Goodreader is great for pdf files, which in turn are useful if what you read relies on tables or graphics and if you have to keep track of page numbers for citation purposes. But pdfs are problematic: They are not always accessible, frequently large and therefore slow to open, and inflexible with respect to font size and type. They tend to be unreadable on small screens, such as phones. So, for texts that I do not have to read in pdf format—in other words, most newspaper, magazine, blog texts—I use Instapaper as an app to save, read, and create reading lists that help me quickly access those things that I need to keep track of. The phone and iPad aps download a reasonable number of articles for offline reading, in case I’m away from wireless, and the fact that most of the formatting is stripped from the articles reduces their file size considerably. I can change the font size and the background lighting (black on light color, white on dark color). Underlining works pretty smoothly, and once I am done I can upload the underlined text to an iCloud drive for later import into Zotero.

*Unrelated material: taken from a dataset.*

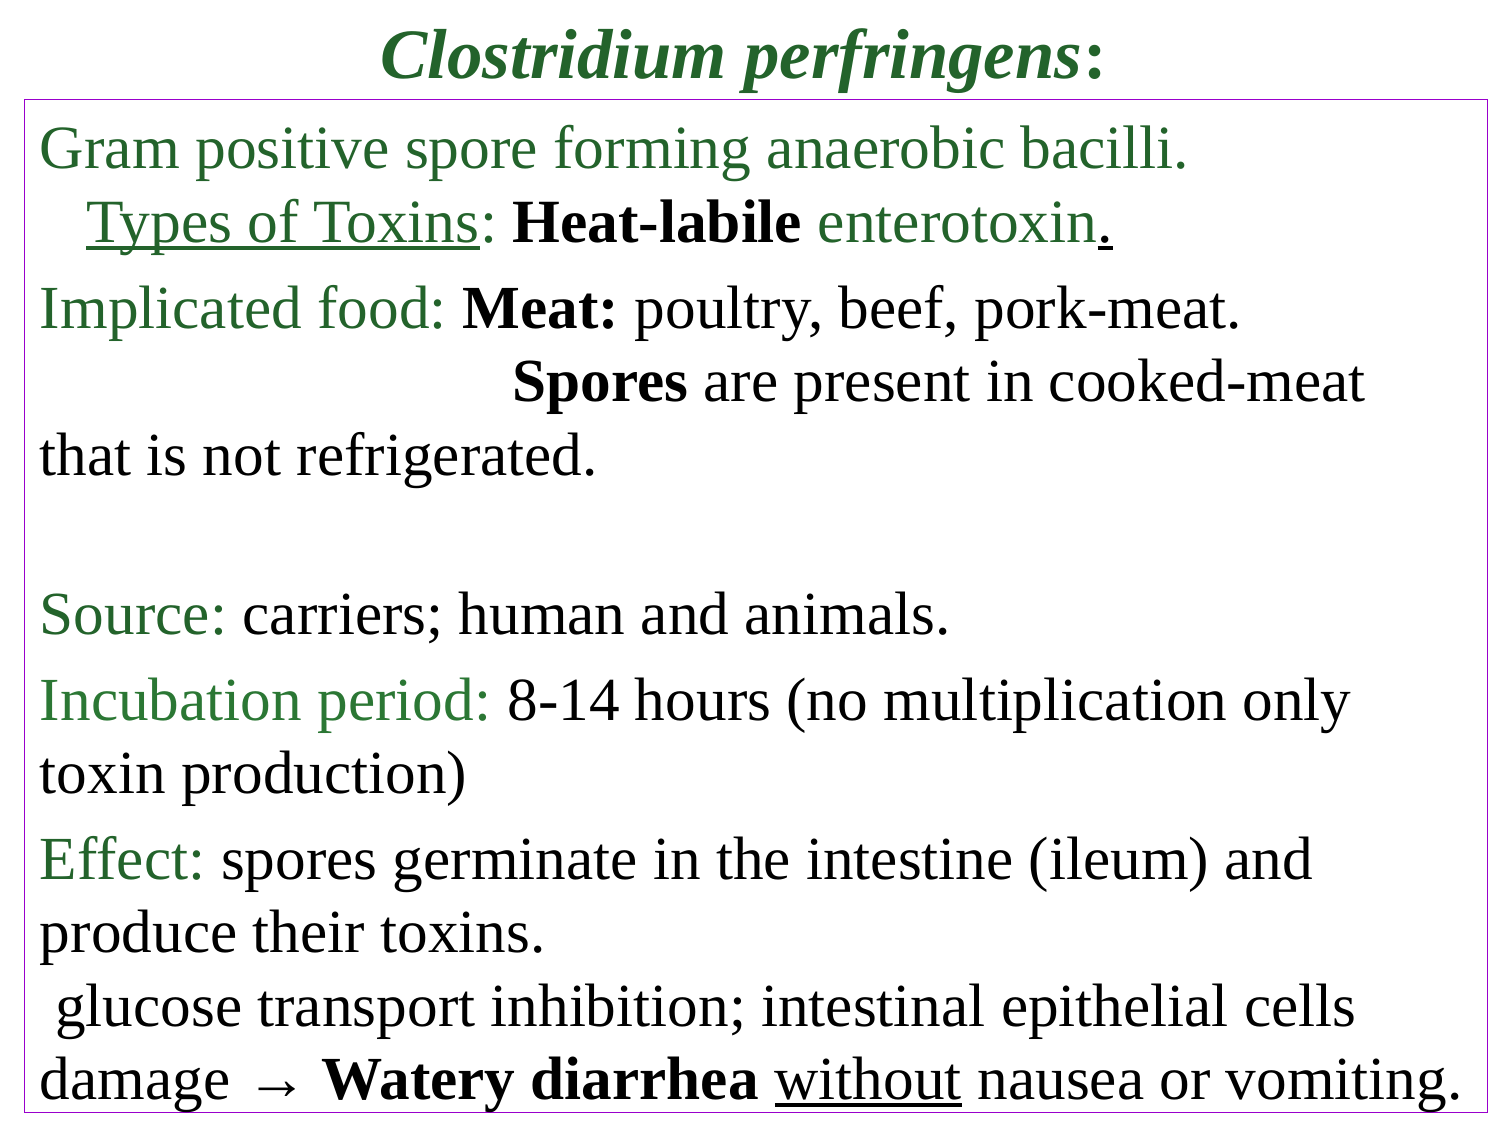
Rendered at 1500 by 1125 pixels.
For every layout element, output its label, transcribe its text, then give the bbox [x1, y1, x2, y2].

subtitle Gram positive spore forming anaerobic bacilli. Types of Toxins: Heat-labile enterotoxin. Implicated food: Meat: poultry, beef, pork-meat. Spores are present in cooked-meat that is not refrigerated. Source: carriers; human and animals. Incubation period: 8-14 hours (no multiplication only toxin production) Effect: spores germinate in the intestine (ileum) and produce their toxins. glucose transport inhibition; intestinal epithelial cells damage → Watery diarrhea without nausea or vomiting. Duration of illness: 24-48 hours [24, 99, 1488, 1113]
title Clostridium perfringens: [37, 12, 1450, 99]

One fun aspect of Instapaper is the ability to create playlists of articles and have your phone (or other device) read them to you. In other words, I can get Siri (or Alex, or any other electronic voice du jour) to read my readings to me during my commute. Only on special days, though. On normal days, Crap From The Past will have to do.
What I fail to do with this setup is sharing. For highlights and comments that are to be worked on communally, or that should be shared, Hypothes.is is wonderful—but it is a pain to export highlight and comments into a semi-readable format (and this format still has lots of distracting meta-data gobbledygook). So, for now I am selfishly taking my own reading notes and underlines and keep them in my Zotero database.